WORK TO COMPLETE | From the forum post below about a Rust Fibonacci function error, set down the passage from "I am trying" to "logic behind it." word for word.

I am trying to get into Rust by learning it from its book. Mostly common things with interesting additions on it. I try to code some stuff to get used to it so I decided to do as the chapter says and write a quick Fibonacci function but had an error I am having problems wrapping my head around. Any rust expert who would explain to me why is this happening and the logic behind it.
fn fibo(x: i32) -> i32 {
if x == 0 {
0
}
else if x == 1 {
1
}
fibo(x-1) + fibo(x-2)
}
When I try to build this code, I get the following error;
error[E0308]: mismatched types
--> src/main.rs:6:9
|
6 | 0
| ^ expected (), found integer
|
= note: expected type `()`
found type `{integer}`
error[E0308]: mismatched types
--> src/main.rs:9:9
|
9 | 1
| ^ expected (), found integer
|
= note: expected type `()`
found type `{integer}`
But If I change the code to the following it works fine;
fn fibo(x: i32) -> i32 {
if x == 0 {
0
}
else if x == 1 {
1
}else{
fibo(x-1) + fibo(x-2)

RECORD SET |
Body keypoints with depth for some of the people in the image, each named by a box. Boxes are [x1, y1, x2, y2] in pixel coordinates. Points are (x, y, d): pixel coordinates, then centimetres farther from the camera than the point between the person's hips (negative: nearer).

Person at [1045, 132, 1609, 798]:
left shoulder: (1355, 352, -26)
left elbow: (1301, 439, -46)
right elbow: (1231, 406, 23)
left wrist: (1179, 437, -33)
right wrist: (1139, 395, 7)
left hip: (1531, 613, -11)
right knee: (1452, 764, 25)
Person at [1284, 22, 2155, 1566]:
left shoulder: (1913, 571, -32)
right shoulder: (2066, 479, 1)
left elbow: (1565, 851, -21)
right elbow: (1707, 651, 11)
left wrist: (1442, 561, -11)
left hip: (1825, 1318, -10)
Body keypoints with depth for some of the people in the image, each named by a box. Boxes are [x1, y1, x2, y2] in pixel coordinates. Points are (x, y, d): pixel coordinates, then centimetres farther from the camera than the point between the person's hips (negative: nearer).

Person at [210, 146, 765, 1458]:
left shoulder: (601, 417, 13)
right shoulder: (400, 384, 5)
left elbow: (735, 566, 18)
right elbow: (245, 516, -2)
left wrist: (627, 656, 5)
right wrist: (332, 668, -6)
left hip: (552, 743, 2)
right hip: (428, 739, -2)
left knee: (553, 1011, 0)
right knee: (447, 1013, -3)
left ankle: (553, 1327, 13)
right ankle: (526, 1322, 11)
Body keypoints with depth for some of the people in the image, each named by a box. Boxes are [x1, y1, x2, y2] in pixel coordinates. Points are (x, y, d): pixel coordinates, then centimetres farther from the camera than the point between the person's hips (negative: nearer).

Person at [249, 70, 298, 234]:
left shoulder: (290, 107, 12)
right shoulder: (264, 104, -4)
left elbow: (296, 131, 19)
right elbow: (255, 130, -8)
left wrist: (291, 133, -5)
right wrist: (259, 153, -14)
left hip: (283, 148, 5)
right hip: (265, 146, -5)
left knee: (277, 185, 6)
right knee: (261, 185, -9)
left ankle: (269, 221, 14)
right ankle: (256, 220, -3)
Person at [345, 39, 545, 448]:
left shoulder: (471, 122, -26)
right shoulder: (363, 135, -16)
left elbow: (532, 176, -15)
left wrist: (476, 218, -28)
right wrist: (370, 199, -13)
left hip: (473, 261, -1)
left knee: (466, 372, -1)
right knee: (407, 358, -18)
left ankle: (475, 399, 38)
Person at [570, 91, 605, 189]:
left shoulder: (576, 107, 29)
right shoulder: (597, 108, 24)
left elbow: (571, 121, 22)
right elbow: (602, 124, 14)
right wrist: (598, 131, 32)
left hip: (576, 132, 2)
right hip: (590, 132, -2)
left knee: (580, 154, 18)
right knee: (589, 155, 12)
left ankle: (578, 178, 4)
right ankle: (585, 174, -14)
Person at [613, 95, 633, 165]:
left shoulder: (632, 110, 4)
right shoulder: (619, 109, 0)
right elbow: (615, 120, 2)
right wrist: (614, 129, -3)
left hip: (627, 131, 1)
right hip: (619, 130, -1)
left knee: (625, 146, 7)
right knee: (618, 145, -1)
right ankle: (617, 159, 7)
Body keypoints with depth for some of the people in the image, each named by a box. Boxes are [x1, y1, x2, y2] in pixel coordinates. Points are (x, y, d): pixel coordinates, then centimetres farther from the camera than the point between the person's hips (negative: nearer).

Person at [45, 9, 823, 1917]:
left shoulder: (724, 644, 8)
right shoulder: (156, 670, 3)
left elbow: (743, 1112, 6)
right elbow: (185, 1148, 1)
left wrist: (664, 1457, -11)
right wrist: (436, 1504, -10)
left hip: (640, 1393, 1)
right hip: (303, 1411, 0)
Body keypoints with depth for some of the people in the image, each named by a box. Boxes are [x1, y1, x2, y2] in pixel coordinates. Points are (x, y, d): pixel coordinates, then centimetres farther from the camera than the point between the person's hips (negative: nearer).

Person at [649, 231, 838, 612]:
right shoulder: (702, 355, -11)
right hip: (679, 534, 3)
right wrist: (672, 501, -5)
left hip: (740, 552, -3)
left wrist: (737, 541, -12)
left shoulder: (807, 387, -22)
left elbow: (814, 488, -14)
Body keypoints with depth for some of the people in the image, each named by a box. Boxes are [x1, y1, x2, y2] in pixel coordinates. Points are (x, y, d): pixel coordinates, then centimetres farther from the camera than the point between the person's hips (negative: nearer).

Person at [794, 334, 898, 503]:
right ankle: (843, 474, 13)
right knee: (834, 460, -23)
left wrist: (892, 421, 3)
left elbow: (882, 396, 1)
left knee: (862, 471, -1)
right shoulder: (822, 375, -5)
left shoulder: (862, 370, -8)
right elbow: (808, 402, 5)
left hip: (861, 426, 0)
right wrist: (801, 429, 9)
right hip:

EXERCISE RESPONSE |
I am trying to get into Rust by learning it from its book. Mostly common things with interesting additions on it. I try to code some stuff to get used to it so I decided to do as the chapter says and write a quick Fibonacci function but had an error I am having problems wrapping my head around. Any rust expert who would explain to me why is this happening and the logic behind it.